После того случая со стрельбой Паршин и Инара стали проводить время дома, и так хорошо, без романтики-то оно спокойней. Никто их не трогал, с советами не лез. Александр Степанович молчал, мило улыбался. Страшила хмурился, вздыхал, в душе переживал за друга – сам он уже как-то хлебнул из этой чаши, да так, что до сих пор отрыжка. Граевский подходил к вопросу философски – без женской сырости все равно не обойтись, а свой человек в ЧК не помешает.
Единственный, кто относился к Паршину с полнейшим пониманием, был Паныч Чернобур. Он сам переживал амурное приключение, неистовый роман с красоткой Соней, что досталась ему в наследство от почившего в бозе Варенухи. Что поделаешь, была и у полковника маленькая слабость – любил он юных барышень, и отнюдь не отеческой любовью. Впрочем, qui sine peccato est?[4] Зачинатель новой жизни Карл Маркс и тот, говорят, обожал молоденьких девиц, что работали на фабрике его друга Энгельса. И тоже отнюдь не отечески.
II
Лето красное еще только наступило, а Владимиру Ильичу Ленину уже пришлось изрядно попотеть. Во-первых, донимала фракционность во ВЦИКе, все эти многопартийные игры в гнилую демократию. Ведь, кажется, все, кадетов запретили, Учредительное собрание разогнали, анархистов разгромили, нет, эсеры и меньшевики гнут свое, выступают против продразверстки, Брестского мира и правомочности смертной казни. Слюнтяи, предатели, оппортунисты! Во-вторых, действует на нервы этот чертов Деникин, энергично двигающийся по направлению к Екатеринодару и наголову разбивший и главкома Калнина, и командарма Сорокина.

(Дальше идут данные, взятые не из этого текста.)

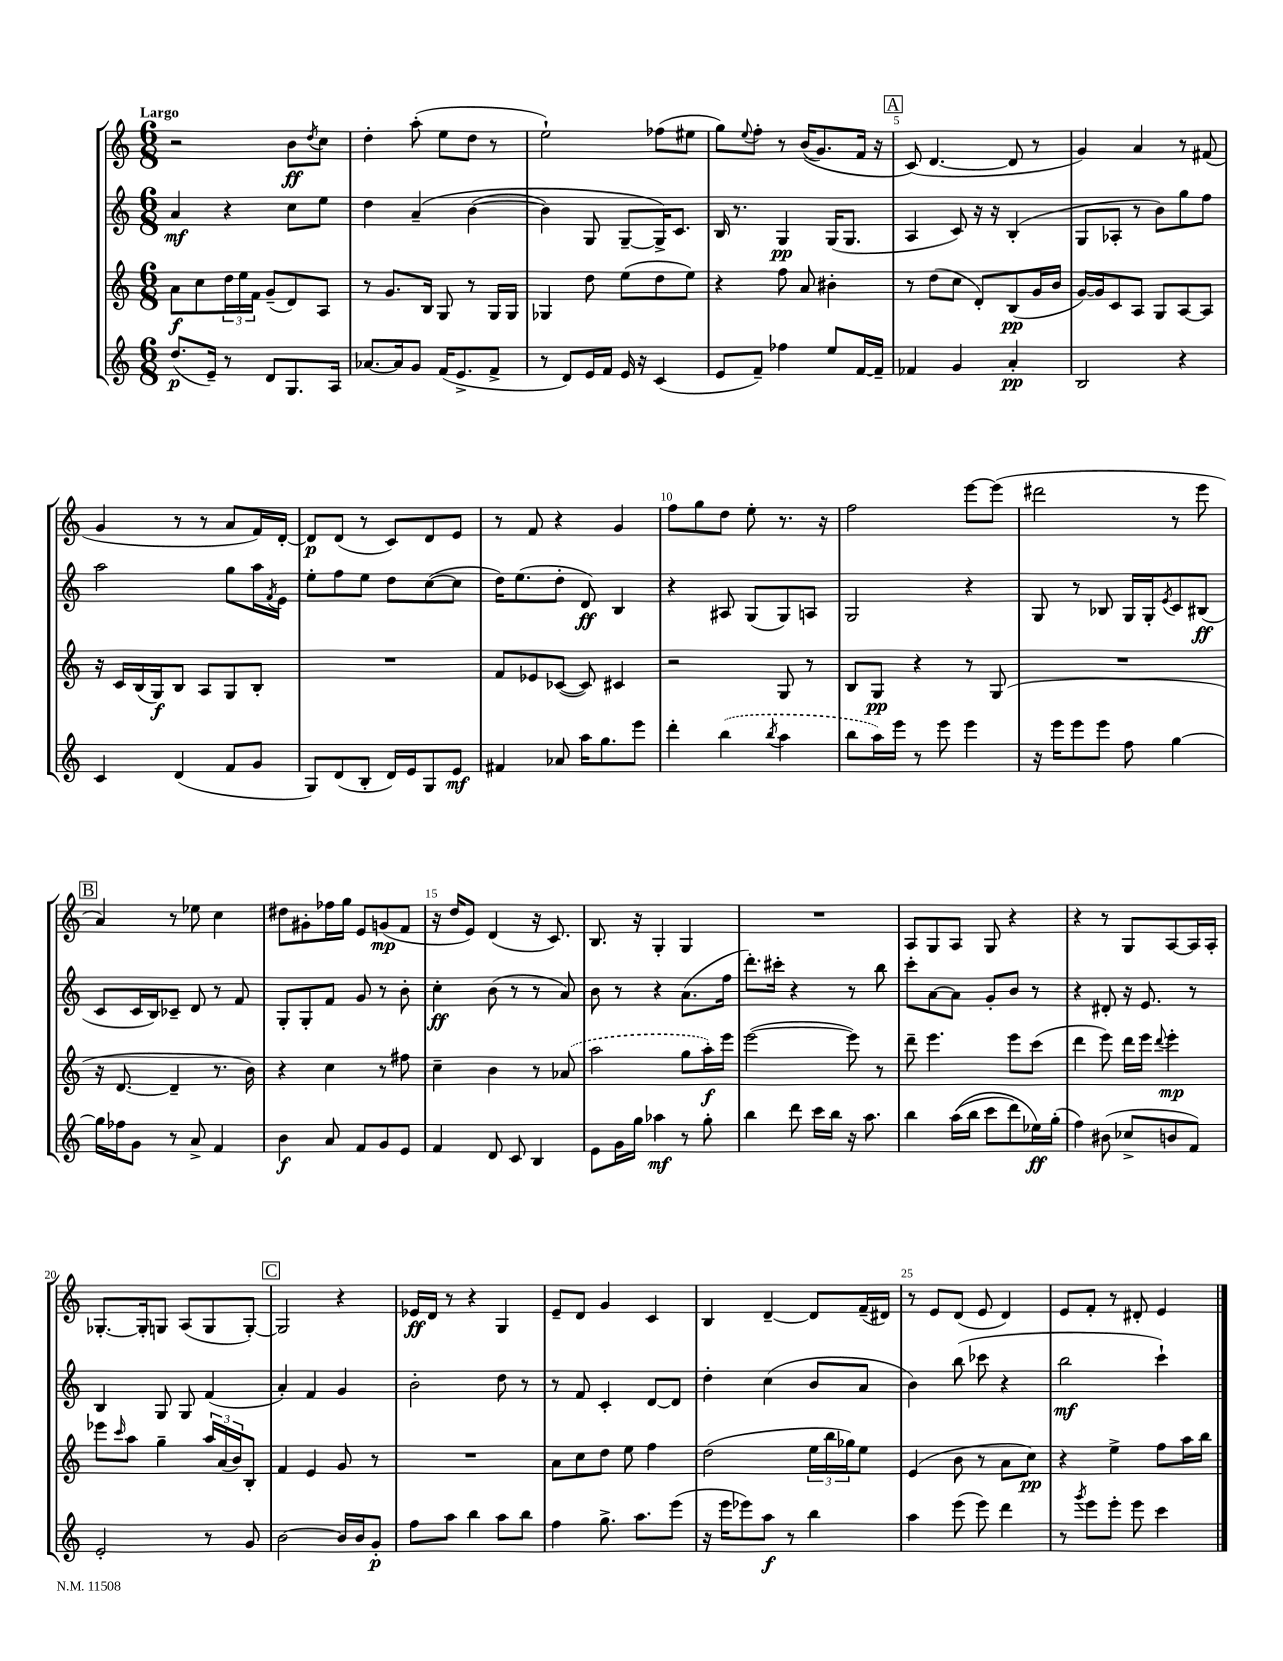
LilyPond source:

<<
\new StaffGroup <<
\new Staff = "s0" {
    \clef treble \key c \major \numericTimeSignature \time 6/8 \tempo "Largo"
    r2 b'8\ff \acciaccatura { d''8 } c''8 |
    d''4-. a''8-.( e''8 d''8 r8 |
    e''2-!) fes''8( eis''8 |
    g''8) \appoggiatura { e''8 } f''8-. r8 b'16(\( g'8.) f'16 r16 |
    \mark \markup { \box "A" } c'8(\) d'4.~ d'8 r8 |
    g'4) a'4 r8 fis'8( |
    g'4 r8 r8 a'8 f'16) d'16~-. |
    d'8\p d'8( r8 c'8) d'8 e'8 |
    r8 f'8 r4 g'4 |
    f''8 g''8 d''8 e''8-. r8. r16 |
    f''2 e'''8~ e'''8( |
    dis'''2 r8 e'''8 |
    \mark \markup { \box "B" } a'4) r8 ees''8 c''4 |
    dis''8 gis'8-. fes''16 g''16 e'8 g'8\mp( f'8 |
    r16 d''16 e'8) d'4( r16 c'8.) |
    b8. r16 g4-. g4 |
    R2. |
    a8 g8 a8 g8 r4 |
    r4 r8 g8 a8~ a16 a16-. |
    ges8.~-. ges16-. g8 a8( g8 g8~-.) |
    \mark \markup { \box "C" } g2 r4 |
    ees'16\ff d'16 r8 r4 g4 |
    e'8-- d'8 g'4 c'4 |
    b4 d'4~-- d'8 f'16--( dis'16) |
    r8 e'8 d'8( e'8 d'4) |
    e'8 f'8-. r8 dis'8-. e'4 \bar "|." |
}
\new Staff = "s1" {
    \clef treble \key c \major \numericTimeSignature \time 6/8
    a'4\mf r4 c''8 e''8 |
    d''4 a'4--\( b'4~( |
    b'4) g8 g8~-- g16->\) c'8. |
    b16 r8. g4\pp g16( g8. |
    \mark \markup { \box "A" } a4 c'8) r16 r16 b4-.( |
    g8 aes8-. r8 b'8) g''8 f''8 |
    a''2 g''8 a''16 \acciaccatura { f'8 } e'16 |
    e''8-. f''8 e''8 d''8 c''8~( c''8 |
    d''16) e''8.( d''8-. d'8\ff) b4 |
    r4 ais8 g8( g8) a8 |
    g2 r4 |
    g8 r8 bes8 g16 g16-. \acciaccatura { e'8 } c'8 bis8\ff( |
    \mark \markup { \box "B" } c'8 c'16 b16) ces'8-- d'8 r8 f'8 |
    g8-. g8-. f'8 g'8 r8 b'8-. |
    c''4-.\ff b'8( r8 r8 a'8) |
    b'8 r8 r4 a'8.( f''16 |
    d'''8.-.) cis'''16-. r4 r8 b''8 |
    c'''8-. a'8~ a'8 g'8-. b'8 r8 |
    r4 dis'8-. r16 e'8. r8 |
    b4 g8 g8 f'4( |
    \mark \markup { \box "C" } a'4-.) f'4 g'4 |
    b'2-. d''8 r8 |
    r8 f'8 c'4-. d'8~ d'8 |
    d''4-. c''4( b'8 a'8 |
    b'4) b''8( ces'''8 r4 |
    b''2\mf c'''4-!) \bar "|." |
}
\new Staff = "s2" {
    \clef treble \key c \major \numericTimeSignature \time 6/8
    a'8\f c''8 \tuplet 3/2 { d''16 e''16 f'16 } g'8--( d'8) a8 |
    r8 g'8. b16 g8 r8 g16 g16 |
    ges4 d''8 e''8( d''8 e''8) |
    r4 f''8 a'8 bis'4-. |
    \mark \markup { \box "A" } r8 d''8( c''8 d'8-.) b8\pp( g'16 b'16 |
    g'16~) g'16 c'8 a8 g8 a8~ a8 |
    r16 c'16 b16( g16\f) b8 a8 g8 b8-. |
    R2. |
    f'8 ees'8 ces'8~( ces'8) cis'4 |
    r2 g8 r8 |
    b8 g8\pp r4 r8 g8( |
    R2. |
    \mark \markup { \box "B" } r16 d'8.~ d'4-- r8. b'16) |
    r4 c''4 r8 fis''8 |
    c''4-- b'4 r8 \once \slurDashed aes'8( |
    a''2 g''8 a''16-.\f) e'''16 |
    e'''2~( e'''8) r8 |
    d'''8-- e'''4. e'''8 c'''8( |
    d'''4 e'''8) d'''16 e'''16 \appoggiatura { d'''8 } e'''4-.\mp |
    ees'''8 \grace { c'''16 } a''8 g''4-- \tuplet 3/2 { a''16 a'16( b'16) } b8-. |
    \mark \markup { \box "C" } f'4 e'4 g'8 r8 |
    R2. |
    a'8 c''8 d''8 e''8 f''4 |
    d''2( \tuplet 3/2 { e''16 b''16 ges''16) } e''8 |
    e'4( b'8 r8 a'8 c''8\pp) |
    r4 e''4-> f''8 a''16 b''16 \bar "|." |
}
\new Staff = "s3" {
    \clef treble \key c \major \numericTimeSignature \time 6/8
    d''8.\p( e'16--) r8 d'8 g8. a16 |
    aes'8.~ aes'16 g'8 f'16( e'8.-> f'8-> |
    r8 d'8) e'16 f'16 e'16 r16 c'4( |
    e'8 f'8--) fes''4 e''8 f'16~ f'16-- |
    \mark \markup { \box "A" } fes'4 g'4 a'4-.\pp |
    b2 r4 |
    c'4 d'4( f'8 g'8 |
    g8) d'8( b8-. d'16) e'16 g8 e'8\mf |
    fis'4 aes'8 a''16 g''8. e'''8 |
    d'''4-. \once \slurDashed b''4( \acciaccatura { b''8 } a''4 |
    b''8 a''16) e'''16 r8 e'''8 e'''4 |
    r16 e'''16 e'''8 e'''8 f''8 g''4~ |
    \mark \markup { \box "B" } g''16 fes''16 g'8 r8 a'8-> f'4 |
    b'4\f a'8 f'8 g'8 e'8 |
    f'4 d'8 c'8 b4 |
    e'8 g'16 g''16 aes''4\mf r8 g''8-. |
    b''4 d'''8 c'''16 b''16 r16 a''8. |
    b''4 a''16(\( b''16 c'''8 d'''8) ees''16\ff\) g''16-.( |
    f''4) bis'8( ces''8-> b'8 f'8) |
    e'2-. r8 g'8 |
    \mark \markup { \box "C" } b'2~ b'16 b'16 g'8-.\p |
    f''8 a''8 b''4 a''8 b''8 |
    f''4 g''8.-> a''8. e'''8( |
    r16 e'''16 ees'''8) a''8\f r8 b''4 |
    a''4 e'''8( e'''8) d'''4 |
    r8 \acciaccatura { g'''8 } e'''8 e'''8-. e'''8 c'''4 \bar "|." |
}
>>
>>
\layout { \context { \Score \override BarNumber.break-visibility = ##(#f #t #t) barNumberVisibility = #(every-nth-bar-number-visible 5) } }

Архивозмутительно! Кадры решают все, кадры, а тут набрали остолопов, пораженцев, старорежимную сволочь![1] Никакой революционной сознательности. Необходимо действовать с величайшей быстротой, решительностью и образцовой беспощадностью, шире практиковать расстрелы. Всех сомнительных запереть в концлагерь! И в-третьих, дамокловым мечом висит вопрос о будущем Романовых, который необходимо решить немедленно, не допуская миндальничанья и идиотской волокиты. Архиважно сжечь мосты, отрезать Россию от пути назад, в мерзкое монархическое болото.
Медлить вождь революции не стал. Посовещался с Троцким и Свердловым, поставил на вид Дзержинскому, всыпал по первое число Вацетису. Перечитал настольную книгу – монографию Густава Лебона «Психология толпы», еще раз прошелся карандашом по излюбленным местам. Работа закипела, без слюнтяйства, с революционным задором.
В июне удалось протащить постановление об исключении из состава ВЦИКа эсеров и меньшевиков. Лиха беда начало! У руля государства остались только две партии – большевики и левые эсеры, однако настоящие марксисты не склонны к компромиссам и привыкли брать власть в собственные руки. На открывшемся четвертого июля Пятом съезде Советов Владимир Ильич так и сказал:
– Левые социал-революционеры партия предательская и окончательно погибшая. Они шли в комнату, а попали в другую. Скатертью дорожка. Это не ссора, это окончательный разрыв.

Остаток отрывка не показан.